• **WHAT THE TASK REQUIRES**: Copy the text of the records below word for word, and leave the pictures out of your answer.

• **SUPPLIED DATA**:
=== Begin Enclosure ===

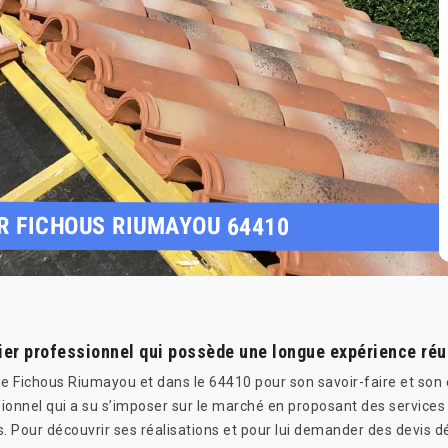
R FICHOUS RIUMAYOU 64410
ier professionnel qui possède une longue expérience réu
e de Fichous Riumayou et dans le 64410 pour son savoir-faire et son
sionnel qui a su s’imposer sur le marché en proposant des servic
s. Pour découvrir ses réalisations et pour lui demander des devis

=== End Enclosure ===

• **ANSWER SECTION**:
R FICHOUS RIUMAYOU 64410
ier professionnel qui possède une longue expérience réu
e de Fichous Riumayou et dans le 64410 pour son savoir-faire et son
sionnel qui a su s’imposer sur le marché en proposant des servic
s. Pour découvrir ses réalisations et pour lui demander des devis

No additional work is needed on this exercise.